Non-attorney Special Education Advocate

"What can we legally do about this?"

That question, asked almost three years ago, truly lit a fire in me. I thought helping a mom get her son tested would be straightforward. Boy, was I wrong! It just exposed a massive "can of worms."

I never imagined that moment would lead me to June 2, 2025, and the opening of my new business, AEIOU Students LLC, in my own office.

Next to me is a hefty 4-inch binder. This was just the beginning for my favorite student, a collection covering May 16, 2022, to March 21, 2024. It doesn't even contain every email, text, meeting note, or progress report from those two years.

Instead, this binder holds the crucial evidence for my state complaint to the TEA. That complaint accused a district of:

  1. Failing to identify a child with a disability and determine their eligibility (Child Find violation).

  2. Failing to provide that child with a Free Appropriate Public Education (FAPE).

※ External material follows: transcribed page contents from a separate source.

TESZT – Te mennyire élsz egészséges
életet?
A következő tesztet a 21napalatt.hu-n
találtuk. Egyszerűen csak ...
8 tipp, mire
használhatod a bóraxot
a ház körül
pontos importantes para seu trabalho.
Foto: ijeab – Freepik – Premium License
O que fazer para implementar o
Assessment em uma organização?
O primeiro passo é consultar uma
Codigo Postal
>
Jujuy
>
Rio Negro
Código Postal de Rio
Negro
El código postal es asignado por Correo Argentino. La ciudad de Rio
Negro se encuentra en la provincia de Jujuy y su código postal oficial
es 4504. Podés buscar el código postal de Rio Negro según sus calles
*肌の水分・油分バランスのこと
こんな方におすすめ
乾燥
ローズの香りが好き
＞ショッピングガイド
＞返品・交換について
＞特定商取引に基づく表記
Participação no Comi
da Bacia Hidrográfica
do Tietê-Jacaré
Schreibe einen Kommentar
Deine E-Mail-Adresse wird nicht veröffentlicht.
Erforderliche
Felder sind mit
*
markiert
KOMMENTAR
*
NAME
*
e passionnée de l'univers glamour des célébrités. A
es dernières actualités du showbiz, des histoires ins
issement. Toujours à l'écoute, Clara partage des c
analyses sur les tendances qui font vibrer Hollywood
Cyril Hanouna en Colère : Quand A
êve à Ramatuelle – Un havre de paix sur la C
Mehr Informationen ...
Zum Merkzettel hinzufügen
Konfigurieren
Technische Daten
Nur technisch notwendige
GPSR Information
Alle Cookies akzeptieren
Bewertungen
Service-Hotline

Among the many powerful documents in this binder are:

  • emails

  • iStation scores

  • district screeners

  • MAP scores

  • attendance records

  • report cards

  • Irlen screeners/reports

  • Reports/assessments (Psycheducational Evals, Dyslexia Evaluations, OT, Speech, Irlen’s, etc) from inside and outside the school district

  • Procedural Safeguards

  • Prior Written Notices

  • 504’s

  • IEP’s

  • Documents from TEA: “Resolving Special Education Issues with Your Child’s School”, laws relating to Child Find, information on how to identify and test for dyslexia, Special Education timelines, and “Special Education Complaints Process”

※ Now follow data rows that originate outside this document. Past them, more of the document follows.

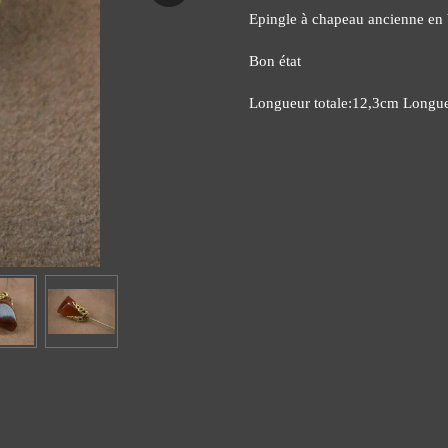
Epingle à chapeau ancienne en 
Bon état
Longueur totale:12,3cm Longueu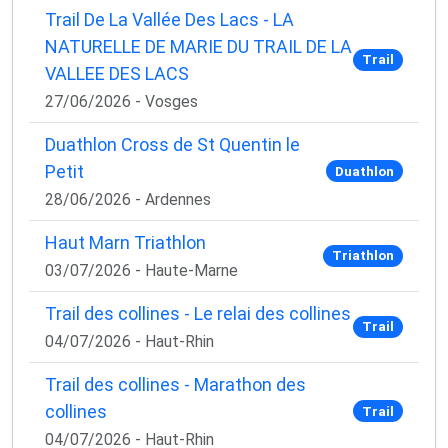
Trail De La Vallée Des Lacs - LA
NATURELLE DE MARIE DU TRAIL DE LA
Trail
VALLEE DES LACS
27/06/2026 - Vosges
Duathlon Cross de St Quentin le
Petit
Duathlon
28/06/2026 - Ardennes
Haut Marn Triathlon
Triathlon
03/07/2026 - Haute-Marne
Trail des collines - Le relai des collines
Trail
04/07/2026 - Haut-Rhin
Trail des collines - Marathon des
collines
Trail
04/07/2026 - Haut-Rhin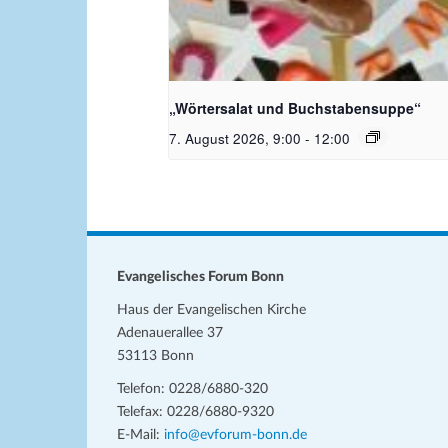
Bildquelle_ Pixabay Free_Chris
Meinersmann
„Wörtersalat und Buchstabensuppe“
7. August 2026, 9:00
-
12:00
Evangelisches Forum Bonn
Haus der Evangelischen Kirche
Adenauerallee 37
53113 Bonn
Telefon: 0228/6880-320
Telefax: 0228/6880-9320
E-Mail:
info@evforum-bonn.de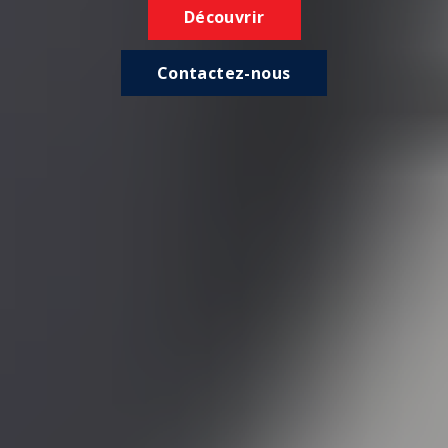
Découvrir
Contactez-nous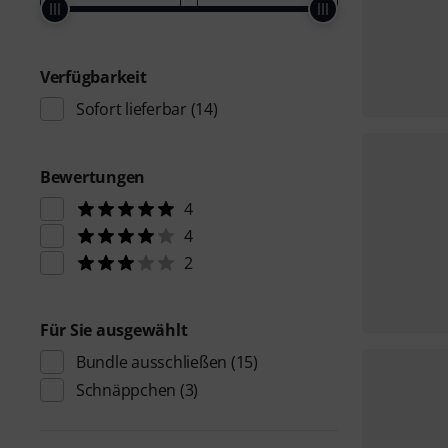
Verfügbarkeit
Sofort lieferbar
(14)
Bewertungen
4
4
2
Für Sie ausgewählt
Bundle ausschließen
(15)
Schnäppchen
(3)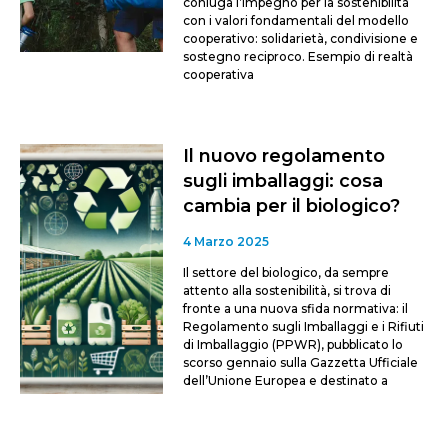
coniuga l’impegno per la sostenibilità
con i valori fondamentali del modello
cooperativo: solidarietà, condivisione e
sostegno reciproco. Esempio di realtà
cooperativa
Il nuovo regolamento
sugli imballaggi: cosa
cambia per il biologico?
4 Marzo 2025
Il settore del biologico, da sempre
attento alla sostenibilità, si trova di
fronte a una nuova sfida normativa: il
Regolamento sugli Imballaggi e i Rifiuti
di Imballaggio (PPWR), pubblicato lo
scorso gennaio sulla Gazzetta Ufficiale
dell’Unione Europea e destinato a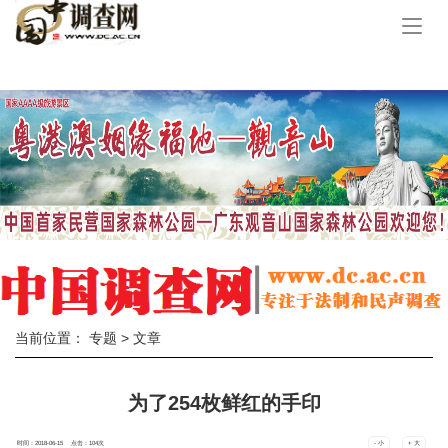
手
机
导
航
当前位置：
专题
> 文章
为了254枚鲜红的手印
时间：2018-06-15 点击：
104
次
- 小
+ 大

  • Information on assessments like the KTEA, KABC, WISC, Conners, GORT, CTOPP, to include how they’re administered, how they’re scored, explanations of subtests, explanations of composite scores, standard scores, scaled scores, Tscores, percentiles, age equivalents, grade equivalents, and understanding the bell curve

Along with his mom, I quickly found myself frustrated trying to get a student the help he needed at school. Even with my teaching certificate, classroom experience, a Master's degree in Education, and work at various state agencies, I knew just enough to realize what was happening simply wasn't right.

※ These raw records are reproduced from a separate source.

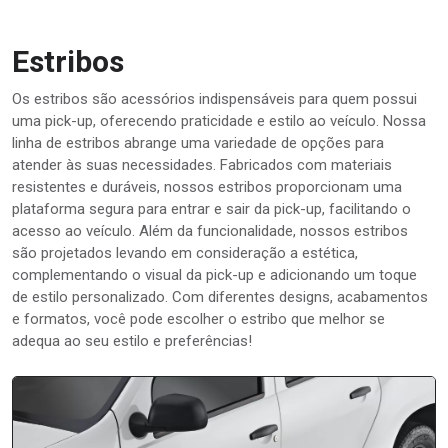
Estribos
Os estribos são acessórios indispensáveis para quem possui
uma pick-up, oferecendo praticidade e estilo ao veículo. Nossa
linha de estribos abrange uma variedade de opções para
atender às suas necessidades. Fabricados com materiais
resistentes e duráveis, nossos estribos proporcionam uma
plataforma segura para entrar e sair da pick-up, facilitando o
acesso ao veículo. Além da funcionalidade, nossos estribos
são projetados levando em consideração a estética,
complementando o visual da pick-up e adicionando um toque
de estilo personalizado. Com diferentes designs, acabamentos
e formatos, você pode escolher o estribo que melhor se
adequa ao seu estilo e preferências!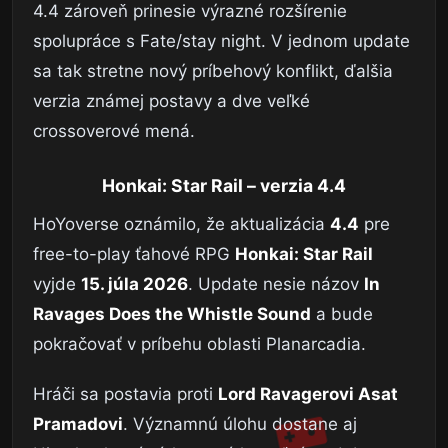
4.4 zároveň prinesie výrazné rozšírenie
spolupráce s Fate/stay night. V jednom update
sa tak stretne nový príbehový konflikt, ďalšia
verzia známej postavy a dve veľké
crossoverové mená.
Honkai: Star Rail – verzia 4.4
HoYoverse oznámilo, že aktualizácia
4.4
pre
free-to-play ťahové RPG
Honkai: Star Rail
vyjde
15. júla 2026
. Update nesie názov
In
Ravages Does the Whistle Sound
a bude
pokračovať v príbehu oblasti Planarcadia.
Hráči sa postavia proti
Lord Ravagerovi Asat
Pramadovi
. Významnú úlohu dostane aj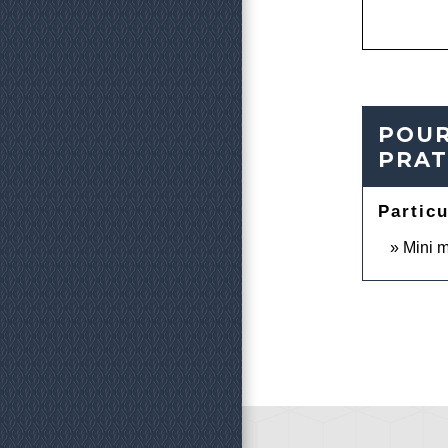
POUR
PRAT
Particu
Mini m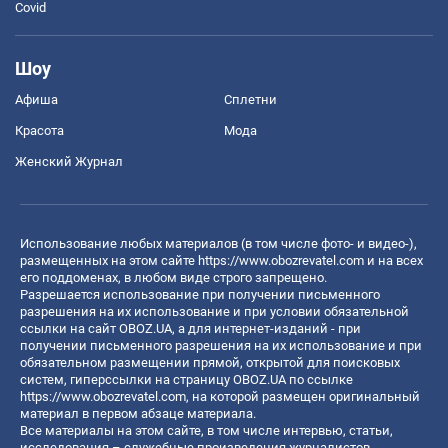
Covid
Шоу
Афиша
Сплетни
Красота
Мода
Женский Журнал
Использование любых материалов (в том числе фото- и видео-),
размещенных на этом сайте
https://www.obozrevatel.com
и на всех
его поддоменах, в любом виде строго запрещено.
Разрешается использование при получении письменного
разрешения на их использование и при условии обязательной
ссылки на сайт OBOZ.UA, а для интернет-изданий - при
получении письменного разрешения на их использование и при
обязательном размещении прямой, открытой для поисковых
систем, гиперссылки на страницу OBOZ.UA по ссылке
https://www.obozrevatel.com
, на которой размещен оригинальный
материал в первом абзаце материала.
Все материалы на этом сайте, в том числе интервью, статьи,
исследования – служебные произведения журналистов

I soon learned there was so much I didn't understand about Special Education. There were endless confusing acronyms, a clear lack of empathy or urgency from the school, and no resources to tell me where to ask questions or get help. I often felt outnumbered in 504 and IEP meetings—it was "us" against "them." I even saw staff coming into meetings annoyed that they had to get a substitute just for "another" meeting. The list goes on. It became very clear: families like mine were navigating this complex system alone. I knew I had to learn as much as I possibly could about Special Education laws, testing, dyslexia, classroom accommodations, and more.

As I dove deeper, I uncovered a painful truth: families were consistently unaware of their child's rights. This discovery ignited a deep desire within me to help others. That's why AEIOU Students LLC was born.